◆ Yapılacak İş
Aşağıdaki listenin ilk satırından başlayıp "Dot at: (263, 217)" ifadesini içeren satıra kadar, bu satır da dahil, bütün satırları hiçbir değişiklik yapmadan aynen yazın.

◆ Verilen Malzeme
::::::::
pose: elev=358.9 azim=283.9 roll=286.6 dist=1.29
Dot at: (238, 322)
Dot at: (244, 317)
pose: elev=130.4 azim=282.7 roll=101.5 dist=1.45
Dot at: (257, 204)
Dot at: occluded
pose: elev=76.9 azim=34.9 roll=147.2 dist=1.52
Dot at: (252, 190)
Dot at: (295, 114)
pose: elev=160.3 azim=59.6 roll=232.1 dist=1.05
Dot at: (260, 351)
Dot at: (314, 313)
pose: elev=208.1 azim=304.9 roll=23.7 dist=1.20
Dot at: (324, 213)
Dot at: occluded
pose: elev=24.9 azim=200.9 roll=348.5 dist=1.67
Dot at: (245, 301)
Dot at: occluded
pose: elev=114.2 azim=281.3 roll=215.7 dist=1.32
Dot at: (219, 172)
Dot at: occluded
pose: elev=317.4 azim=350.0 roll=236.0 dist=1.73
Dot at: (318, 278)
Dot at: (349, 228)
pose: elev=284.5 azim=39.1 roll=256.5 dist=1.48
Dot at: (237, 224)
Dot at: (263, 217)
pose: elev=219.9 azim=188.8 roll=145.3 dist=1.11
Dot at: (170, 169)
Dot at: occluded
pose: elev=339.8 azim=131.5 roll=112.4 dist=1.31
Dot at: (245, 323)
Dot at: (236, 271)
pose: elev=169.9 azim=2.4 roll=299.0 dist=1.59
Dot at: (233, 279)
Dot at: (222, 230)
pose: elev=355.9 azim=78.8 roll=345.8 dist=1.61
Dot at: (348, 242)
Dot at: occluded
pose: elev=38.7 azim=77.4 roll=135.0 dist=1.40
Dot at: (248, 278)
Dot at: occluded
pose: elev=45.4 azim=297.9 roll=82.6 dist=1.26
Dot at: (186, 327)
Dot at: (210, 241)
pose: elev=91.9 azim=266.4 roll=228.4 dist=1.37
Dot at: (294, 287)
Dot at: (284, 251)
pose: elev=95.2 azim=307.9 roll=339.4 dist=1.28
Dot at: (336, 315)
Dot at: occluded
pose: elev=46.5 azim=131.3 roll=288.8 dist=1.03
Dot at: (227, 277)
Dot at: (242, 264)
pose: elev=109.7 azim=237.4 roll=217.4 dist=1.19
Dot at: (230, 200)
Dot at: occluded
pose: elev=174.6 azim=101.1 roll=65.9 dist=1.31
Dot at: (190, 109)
::::::::
◆ Doğru Cevap
pose: elev=358.9 azim=283.9 roll=286.6 dist=1.29
Dot at: (238, 322)
Dot at: (244, 317)
pose: elev=130.4 azim=282.7 roll=101.5 dist=1.45
Dot at: (257, 204)
Dot at: occluded
pose: elev=76.9 azim=34.9 roll=147.2 dist=1.52
Dot at: (252, 190)
Dot at: (295, 114)
pose: elev=160.3 azim=59.6 roll=232.1 dist=1.05
Dot at: (260, 351)
Dot at: (314, 313)
pose: elev=208.1 azim=304.9 roll=23.7 dist=1.20
Dot at: (324, 213)
Dot at: occluded
pose: elev=24.9 azim=200.9 roll=348.5 dist=1.67
Dot at: (245, 301)
Dot at: occluded
pose: elev=114.2 azim=281.3 roll=215.7 dist=1.32
Dot at: (219, 172)
Dot at: occluded
pose: elev=317.4 azim=350.0 roll=236.0 dist=1.73
Dot at: (318, 278)
Dot at: (349, 228)
pose: elev=284.5 azim=39.1 roll=256.5 dist=1.48
Dot at: (237, 224)
Dot at: (263, 217)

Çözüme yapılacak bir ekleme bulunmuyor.